Hold Me Down Review

Hold Me Down is a 2018 short film about a 19-year-old single mother who works as a stripper at an illegal nightclub to support her child.

Brief slice of life films have always had appeal for me, the drop in drop out experience for the viewer one seeped in questions of before and after questions. With Niclas Gillis‘s latest short film Hold Me Down, that slice is deeply disturbing and genuinely moving, telling a distressing tale of humanity where all hope seems lost. 

Chasity (Tianna Allen) is a struggling nineteen-year-old black woman living in the Bronx. She’s under the roof of her mother (Cheryl Juniaus), a harsh, angry woman who feels her daughter has done nothing with her life, is not contributing, and worse, not taking care of her own daughter, a child still in diapers. To make money, Chasity works as a stripper and dancer in an underground illegal club, along with Tanisha (Tanisha Lambright) belittled and selling themselves for small bills in hopes of offering some hope for her child. Chasity is popular there, yet manipulated by the owners and forced to perform for barely any money, at further cost to her very identity. But as the walls crush in, what choice does she have?

Based on and inspired by actual events witnessed by Swedish director Gillis while studying in America, Hold Me Down is a harrowing glimpse into a dark and often unseen world of horrors many women in these conditions face. Cast with actual women who live in the Bronx and have or are still pushed into these corners, Gillis’ hopes the film raises awareness and sends a clear message. Using Kickstarter to fund his efforts and offer a further look into the women in the story, this is a passion project that feels very much like a documentary even as is steers clear of that genre’s trappings. It’s a powerfully emotional watch.

Chasity is a strong women who had dreams of course, and in the film, she is seen at the center of pressures that would break most. She rarely speaks, her voice perhaps feeling weightless against the tide while her body bends under further burden. Instead, she is blasted by condemnation from her mother who clearly chides her daughter for failures on her own part. At the club, adorned in a platinum waist-length blonde wig, she is but a doll for the men to ogle and abuse, dropping single dollars at her as if she were worthless. It’s a truly troubling sequence.

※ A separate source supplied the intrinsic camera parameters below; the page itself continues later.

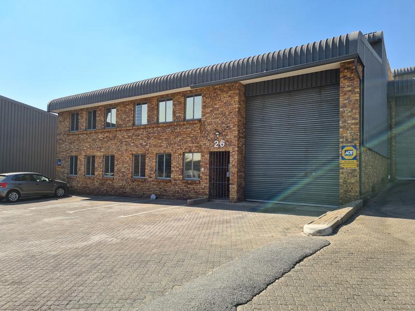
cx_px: 208
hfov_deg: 67.3
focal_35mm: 26
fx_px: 312
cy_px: 156
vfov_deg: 53.1
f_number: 1.8
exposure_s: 1/1568
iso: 50
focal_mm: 5.4
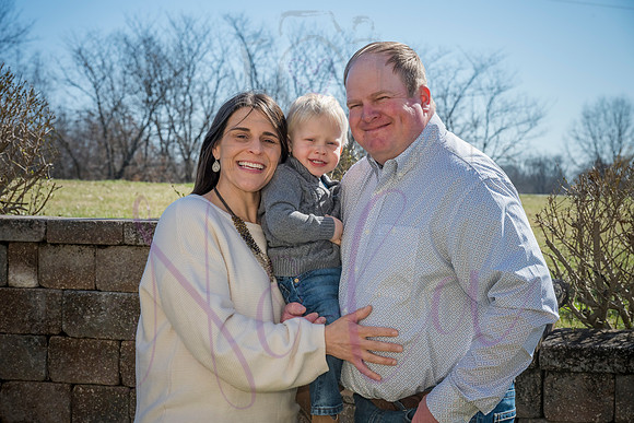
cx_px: 317
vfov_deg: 18.4
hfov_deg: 27.3
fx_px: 1303
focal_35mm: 74
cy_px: 212
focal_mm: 74
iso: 400
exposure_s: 1/640
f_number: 9
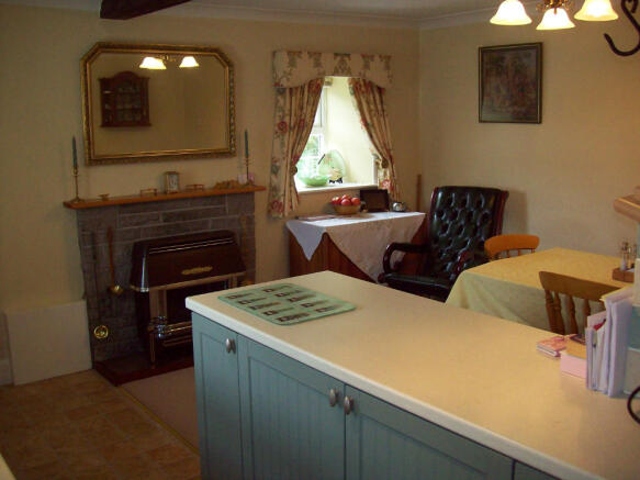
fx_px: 665
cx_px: 320
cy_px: 240
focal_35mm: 36
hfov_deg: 51.4
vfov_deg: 39.6
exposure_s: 1/64
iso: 200
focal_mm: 6
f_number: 2.7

Gillis compacts much into the 30-minute runtime, dropping us into Chasity’s heavily shadowed world, one orbiting around her daughter but steadily tilting off its axis. We sense that Chasity is a deeply caring mother but so limited by opportunity and choice, she is in fact, unaware of any light beyond this darkness, a rich visual metaphor Gillis deftly wields throughout. What he accomplishes most though is a feel for authenticity, one stripped of sheen and contrivance. This is an honest slice of life, one that far too many live every day.